Source texts of formatted documents
□ □ □ □

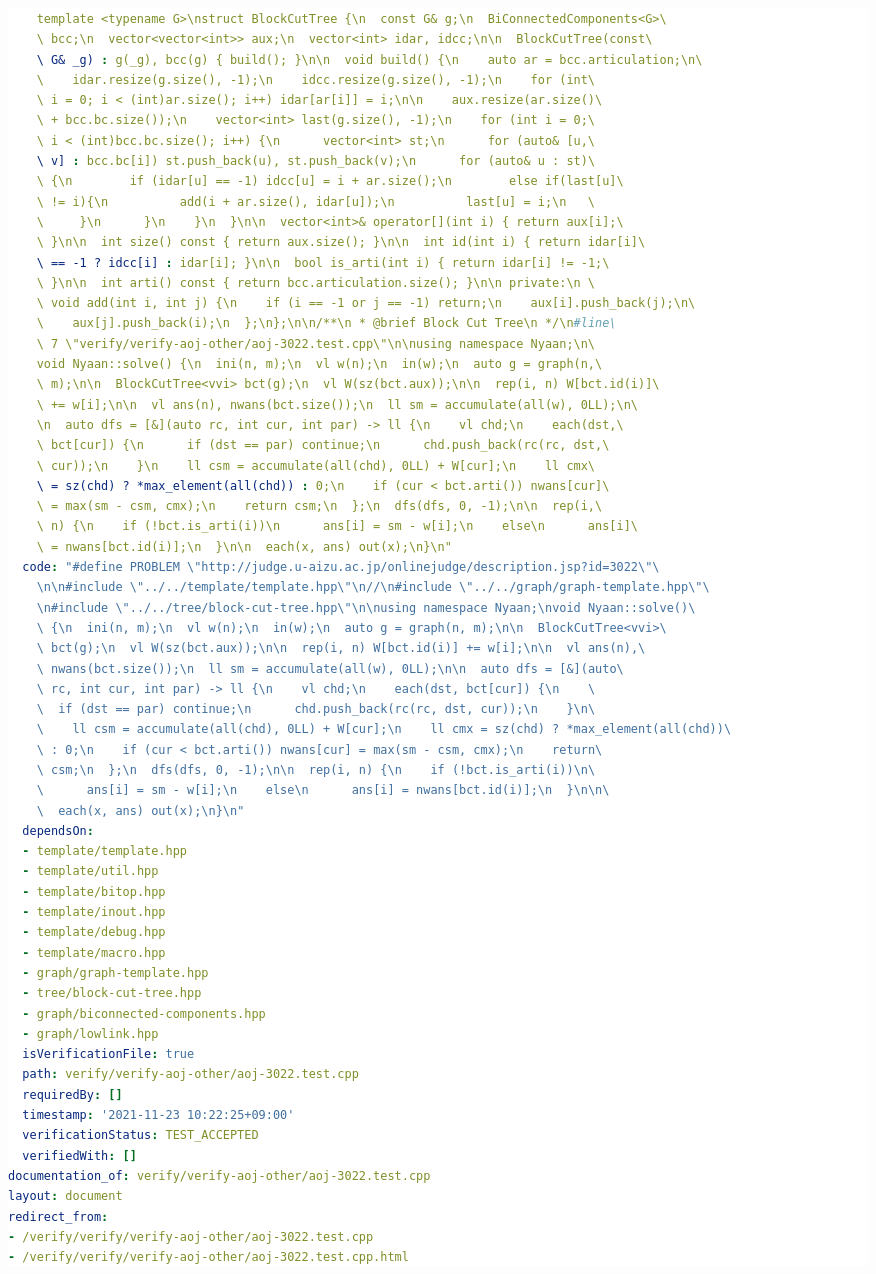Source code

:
 ```yaml
    template <typename G>\nstruct BlockCutTree {\n  const G& g;\n  BiConnectedComponents<G>\
    \ bcc;\n  vector<vector<int>> aux;\n  vector<int> idar, idcc;\n\n  BlockCutTree(const\
    \ G& _g) : g(_g), bcc(g) { build(); }\n\n  void build() {\n    auto ar = bcc.articulation;\n\
    \    idar.resize(g.size(), -1);\n    idcc.resize(g.size(), -1);\n    for (int\
    \ i = 0; i < (int)ar.size(); i++) idar[ar[i]] = i;\n\n    aux.resize(ar.size()\
    \ + bcc.bc.size());\n    vector<int> last(g.size(), -1);\n    for (int i = 0;\
    \ i < (int)bcc.bc.size(); i++) {\n      vector<int> st;\n      for (auto& [u,\
    \ v] : bcc.bc[i]) st.push_back(u), st.push_back(v);\n      for (auto& u : st)\
    \ {\n        if (idar[u] == -1) idcc[u] = i + ar.size();\n        else if(last[u]\
    \ != i){\n          add(i + ar.size(), idar[u]);\n          last[u] = i;\n   \
    \     }\n      }\n    }\n  }\n\n  vector<int>& operator[](int i) { return aux[i];\
    \ }\n\n  int size() const { return aux.size(); }\n\n  int id(int i) { return idar[i]\
    \ == -1 ? idcc[i] : idar[i]; }\n\n  bool is_arti(int i) { return idar[i] != -1;\
    \ }\n\n  int arti() const { return bcc.articulation.size(); }\n\n private:\n \
    \ void add(int i, int j) {\n    if (i == -1 or j == -1) return;\n    aux[i].push_back(j);\n\
    \    aux[j].push_back(i);\n  };\n};\n\n/**\n * @brief Block Cut Tree\n */\n#line\
    \ 7 \"verify/verify-aoj-other/aoj-3022.test.cpp\"\n\nusing namespace Nyaan;\n\
    void Nyaan::solve() {\n  ini(n, m);\n  vl w(n);\n  in(w);\n  auto g = graph(n,\
    \ m);\n\n  BlockCutTree<vvi> bct(g);\n  vl W(sz(bct.aux));\n\n  rep(i, n) W[bct.id(i)]\
    \ += w[i];\n\n  vl ans(n), nwans(bct.size());\n  ll sm = accumulate(all(w), 0LL);\n\
    \n  auto dfs = [&](auto rc, int cur, int par) -> ll {\n    vl chd;\n    each(dst,\
    \ bct[cur]) {\n      if (dst == par) continue;\n      chd.push_back(rc(rc, dst,\
    \ cur));\n    }\n    ll csm = accumulate(all(chd), 0LL) + W[cur];\n    ll cmx\
    \ = sz(chd) ? *max_element(all(chd)) : 0;\n    if (cur < bct.arti()) nwans[cur]\
    \ = max(sm - csm, cmx);\n    return csm;\n  };\n  dfs(dfs, 0, -1);\n\n  rep(i,\
    \ n) {\n    if (!bct.is_arti(i))\n      ans[i] = sm - w[i];\n    else\n      ans[i]\
    \ = nwans[bct.id(i)];\n  }\n\n  each(x, ans) out(x);\n}\n"
  code: "#define PROBLEM \"http://judge.u-aizu.ac.jp/onlinejudge/description.jsp?id=3022\"\
    \n\n#include \"../../template/template.hpp\"\n//\n#include \"../../graph/graph-template.hpp\"\
    \n#include \"../../tree/block-cut-tree.hpp\"\n\nusing namespace Nyaan;\nvoid Nyaan::solve()\
    \ {\n  ini(n, m);\n  vl w(n);\n  in(w);\n  auto g = graph(n, m);\n\n  BlockCutTree<vvi>\
    \ bct(g);\n  vl W(sz(bct.aux));\n\n  rep(i, n) W[bct.id(i)] += w[i];\n\n  vl ans(n),\
    \ nwans(bct.size());\n  ll sm = accumulate(all(w), 0LL);\n\n  auto dfs = [&](auto\
    \ rc, int cur, int par) -> ll {\n    vl chd;\n    each(dst, bct[cur]) {\n    \
    \  if (dst == par) continue;\n      chd.push_back(rc(rc, dst, cur));\n    }\n\
    \    ll csm = accumulate(all(chd), 0LL) + W[cur];\n    ll cmx = sz(chd) ? *max_element(all(chd))\
    \ : 0;\n    if (cur < bct.arti()) nwans[cur] = max(sm - csm, cmx);\n    return\
    \ csm;\n  };\n  dfs(dfs, 0, -1);\n\n  rep(i, n) {\n    if (!bct.is_arti(i))\n\
    \      ans[i] = sm - w[i];\n    else\n      ans[i] = nwans[bct.id(i)];\n  }\n\n\
    \  each(x, ans) out(x);\n}\n"
  dependsOn:
  - template/template.hpp
  - template/util.hpp
  - template/bitop.hpp
  - template/inout.hpp
  - template/debug.hpp
  - template/macro.hpp
  - graph/graph-template.hpp
  - tree/block-cut-tree.hpp
  - graph/biconnected-components.hpp
  - graph/lowlink.hpp
  isVerificationFile: true
  path: verify/verify-aoj-other/aoj-3022.test.cpp
  requiredBy: []
  timestamp: '2021-11-23 10:22:25+09:00'
  verificationStatus: TEST_ACCEPTED
  verifiedWith: []
documentation_of: verify/verify-aoj-other/aoj-3022.test.cpp
layout: document
redirect_from:
- /verify/verify/verify-aoj-other/aoj-3022.test.cpp
- /verify/verify/verify-aoj-other/aoj-3022.test.cpp.html
```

□ □ □ □

§ Exercise prompt
Only the lines that hold the word "template" are wanted; each should be pulled from the records.

§ Result of the exercise
    template <typename G>\nstruct BlockCutTree {\n  const G& g;\n  BiConnectedComponents<G>\
    \n\n#include \"../../template/template.hpp\"\n//\n#include \"../../graph/graph-template.hpp\"\
  - template/template.hpp
  - template/util.hpp
  - template/bitop.hpp
  - template/inout.hpp
  - template/debug.hpp
  - template/macro.hpp
  - graph/graph-template.hpp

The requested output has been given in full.